What the exercise asks:
Starting with the line that holds "exposure_s: 1/10101", reproduce each line through the last one of the data, exactly as written. Pictures are not copied.

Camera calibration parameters
>>>>>

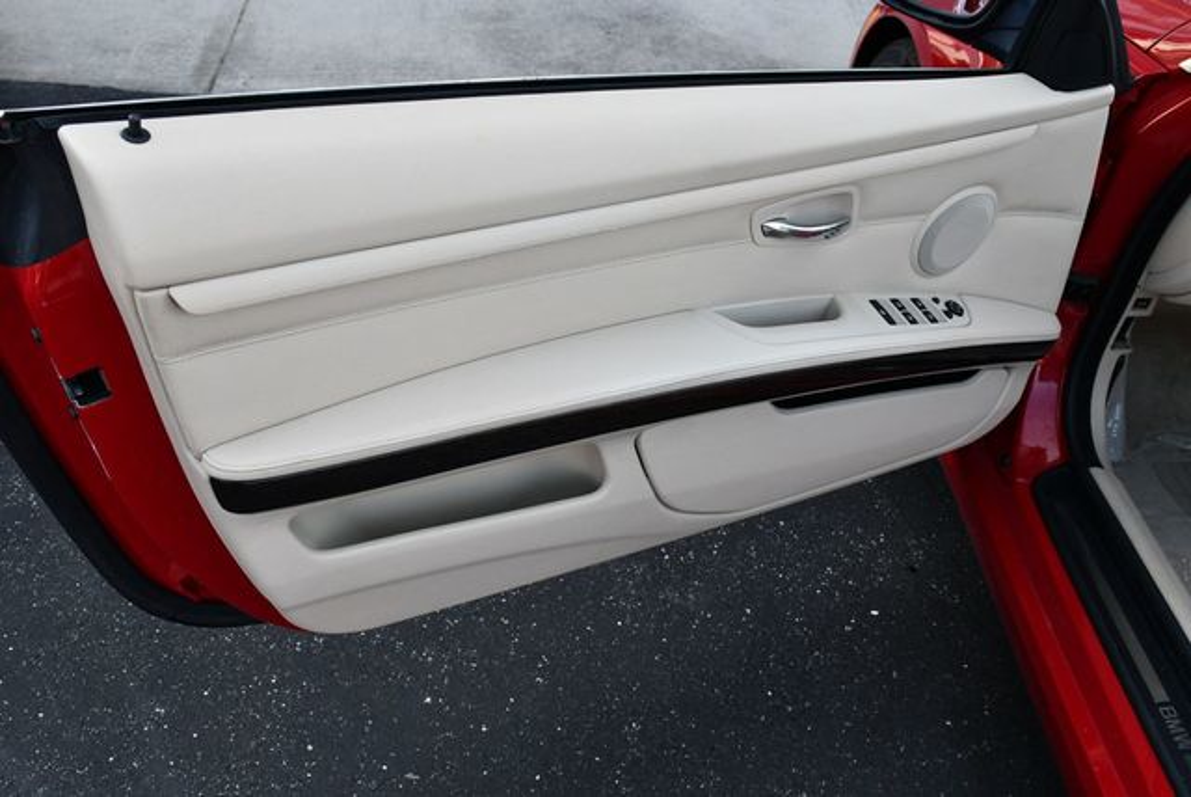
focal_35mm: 36
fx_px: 1192
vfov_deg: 36.9
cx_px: 596
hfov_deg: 53.1
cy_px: 398
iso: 250
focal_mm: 18
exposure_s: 1/250
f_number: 5.6
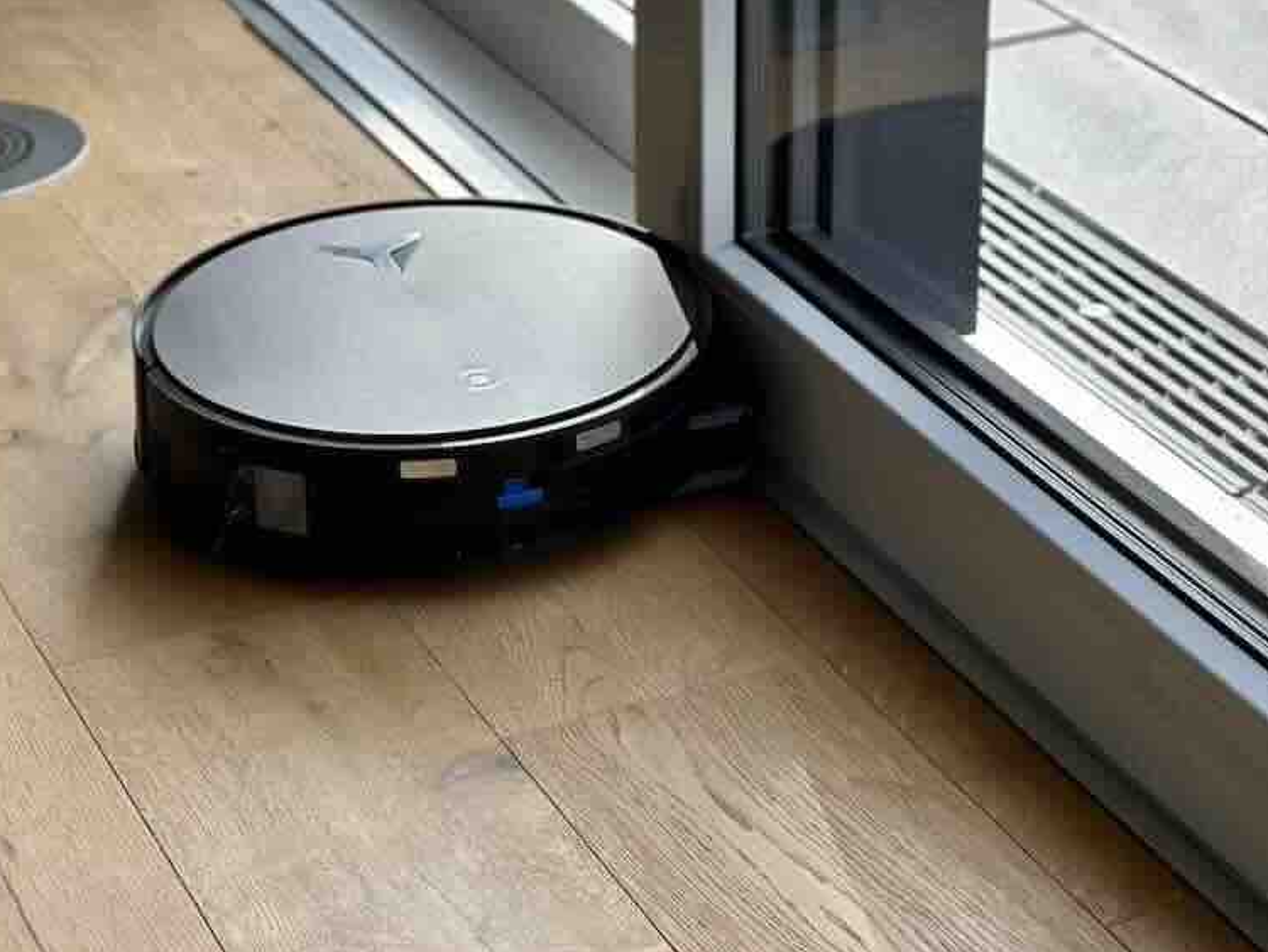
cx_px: 719
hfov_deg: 30.2
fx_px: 2345
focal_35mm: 64
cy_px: 387
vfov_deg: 22.9
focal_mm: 6.86
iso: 80
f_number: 1.78
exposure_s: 1/971
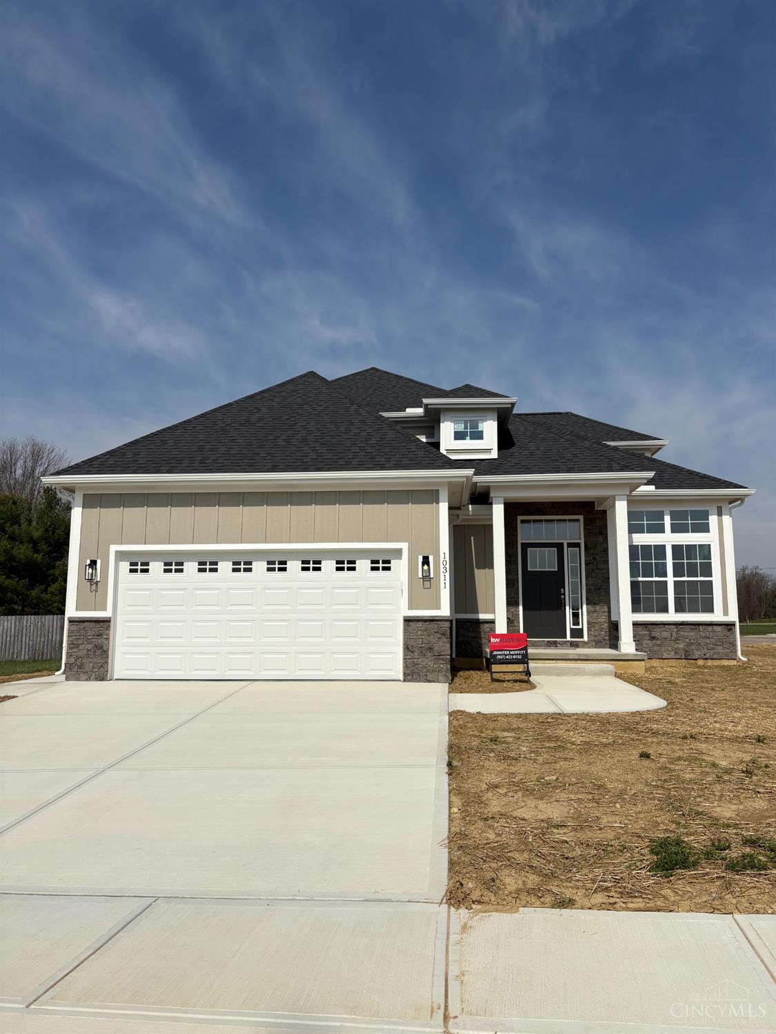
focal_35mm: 26
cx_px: 388
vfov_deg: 67.3
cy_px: 517
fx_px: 777
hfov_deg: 53.1
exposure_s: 1/10101
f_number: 1.6
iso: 50
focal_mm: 5.96
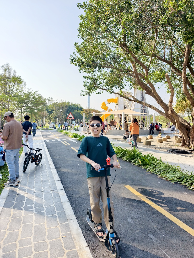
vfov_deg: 73.9
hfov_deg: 58.9
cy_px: 129
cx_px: 97
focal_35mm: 23
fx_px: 172
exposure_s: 1/2000
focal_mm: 6.54
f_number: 1.57
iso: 71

<<<<<

Problem solution:
exposure_s: 1/10101
f_number: 1.6
iso: 50
focal_mm: 5.96
vfov_deg: 73.9
hfov_deg: 58.9
cy_px: 129
cx_px: 97
focal_35mm: 23
fx_px: 172
exposure_s: 1/2000
focal_mm: 6.54
f_number: 1.57
iso: 71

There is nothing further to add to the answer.